Exercise prompt: From the line containing "AI×Threadsで月5万円を生む！ 初心者限定" onward, retype each line of the entries below exactly, last line included.

+-------+

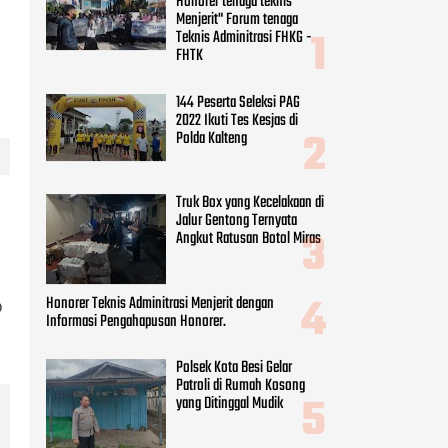
Truk Box yang Kecelakaan di
Jalur Gentong Ternyata
Angkut Ratusan Botol Miras
Honorer Teknis Adminitrasi Menjerit dengan
Informasi Pengahapusan Honorer.
Polsek Kota Besi Gelar
Patroli di Rumah Kosong
yang Ditinggal Mudik
CATEGORIES
p
Beauty
(8)
Business
(9)
Economy
(9)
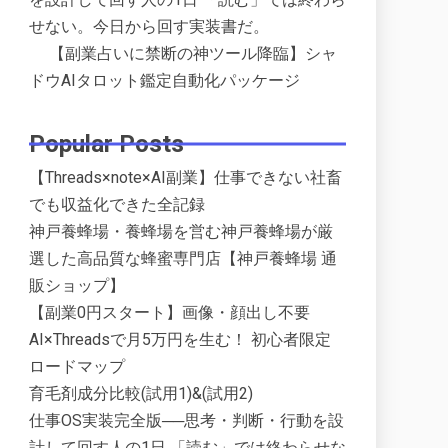
せない。今日から回す実装書だ。
【副業占いに禁断の神ツール降臨】シャ
ドウAIタロット鑑定自動化パッケージ
Popular Posts
【Threads×note×AI副業】仕事できない社畜
でも収益化できた全記録
神戸養蜂場・養蜂場を営む神戸養蜂場が厳
選した高品質な蜂蜜専門店【神戸養蜂場 通
販ショップ】
【副業0円スタート】画像・顔出し不要
AI×Threadsで月5万円を生む！ 初心者限定
ロードマップ
育毛剤成分比較(試用1)&(試用2)
仕事OS実装完全版──思考・判断・行動を設
計して回す人の1日 「読む」では終わらせな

+-------+

Exercise answer:
AI×Threadsで月5万円を生む！ 初心者限定
ロードマップ
育毛剤成分比較(試用1)&(試用2)
仕事OS実装完全版──思考・判断・行動を設
計して回す人の1日 「読む」では終わらせな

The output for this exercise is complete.